En ce qui concerne les modalités d’accomplissement de cette formalité, le Conseil d’État a précisé qu’en prévoyant que cette notification est réalisée par lettre recommandée avec demande d’avis de réception, l’article R. 600-1 du Code de l’urbanisme n’a eu d’autre objet que de faciliter la preuve de l’envoi dans le délai imparti, la formalité de la notification étant réputée accomplie à la date apposée par les services postaux sur le certificat de dépôt de la lettre recommandée au moment où la remise leur en est faite. Ainsi, lorsque le destinataire de la lettre se borne à soutenir devant le juge qu’il ne l’a pas reçue, la production du certificat de dépôt de celle-ci suffit à justifier de l’accomplissement de la formalité de notification prescrite par l’article R. 600-1, sans que l’auteur du recours ait à produire l'accusé de réception y afférent (CE, avis, 3 mars 2009, n° 321157, Leconte :  JurisData n° 2009-075038 . -  CE, 15 mai 2013, n° 352308, Association santenoise de défense de l'environnement naturel "Vivre... à l'orée de l'Arc Boise" :JurisData n° 2013-009439)

La requête peut être rejetée par ordonnance comme manifestement irrecevable si le requérant n’a pas justifié de l’accomplissement de ces formalités de notification, après avoir été mis en demeure par la juridiction (CE, 13 juill. 2011, n° 320448 :  JurisData n° 2011-014040 . - CE, 13 juill. 2013, n° 314093, Mme Cassan  : JurisData n° 2011-014037).

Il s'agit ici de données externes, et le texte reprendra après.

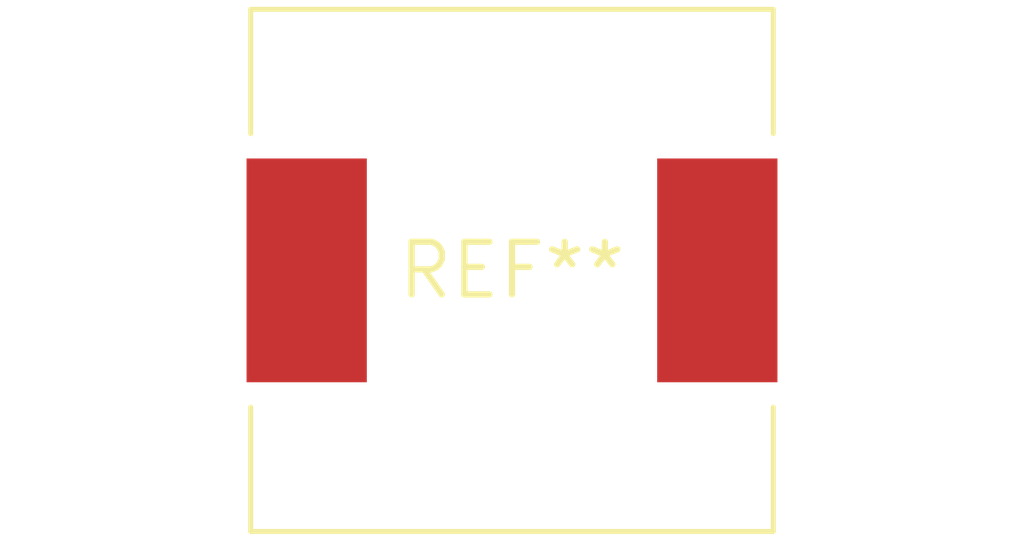
<source format=kicad_pcb>
(kicad_pcb (version 20240108) (generator pcbnew)

  (general
    (thickness 1.6)
  )

  (paper "A4")
  (layers
    (0 "F.Cu" signal)
    (31 "B.Cu" signal)
    (32 "B.Adhes" user "B.Adhesive")
    (33 "F.Adhes" user "F.Adhesive")
    (34 "B.Paste" user)
    (35 "F.Paste" user)
    (36 "B.SilkS" user "B.Silkscreen")
    (37 "F.SilkS" user "F.Silkscreen")
    (38 "B.Mask" user)
    (39 "F.Mask" user)
    (40 "Dwgs.User" user "User.Drawings")
    (41 "Cmts.User" user "User.Comments")
    (42 "Eco1.User" user "User.Eco1")
    (43 "Eco2.User" user "User.Eco2")
    (44 "Edge.Cuts" user)
    (45 "Margin" user)
    (46 "B.CrtYd" user "B.Courtyard")
    (47 "F.CrtYd" user "F.Courtyard")
    (48 "B.Fab" user)
    (49 "F.Fab" user)
    (50 "User.1" user)
    (51 "User.2" user)
    (52 "User.3" user)
    (53 "User.4" user)
    (54 "User.5" user)
    (55 "User.6" user)
    (56 "User.7" user)
    (57 "User.8" user)
    (58 "User.9" user)
  )

  (setup
    (pad_to_mask_clearance 0)
    (pcbplotparams
      (layerselection 0x00010fc_ffffffff)
      (plot_on_all_layers_selection 0x0000000_00000000)
      (disableapertmacros false)
      (usegerberextensions false)
      (usegerberattributes false)
      (usegerberadvancedattributes false)
      (creategerberjobfile false)
      (dashed_line_dash_ratio 12.000000)
      (dashed_line_gap_ratio 3.000000)
      (svgprecision 4)
      (plotframeref false)
      (viasonmask false)
      (mode 1)
      (useauxorigin false)
      (hpglpennumber 1)
      (hpglpenspeed 20)
      (hpglpendiameter 15.000000)
      (dxfpolygonmode false)
      (dxfimperialunits false)
      (dxfusepcbnewfont false)
      (psnegative false)
      (psa4output false)
      (plotreference false)
      (plotvalue false)
      (plotinvisibletext false)
      (sketchpadsonfab false)
      (subtractmaskfromsilk false)
      (outputformat 1)
      (mirror false)
      (drillshape 1)
      (scaleselection 1)
      (outputdirectory "")
    )
  )

  (net 0 "")

  (footprint "L_Wuerth_WE-PD-Typ-LS" (layer "F.Cu") (at 0 0))

)

</source>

Cependant, l'irrecevabilité tirée de l'absence d'accomplissement des formalités de notification prescrites par l'article R. 600-1 du Code de l'urbanisme ne peut être opposée, qu'à la condition, prévue à l'article R. 424-15 du même code, que l'obligation de procéder à cette notification ait été mentionnée dans l'affichage du permis de construire (CE, 28 mai 2014, n°369456).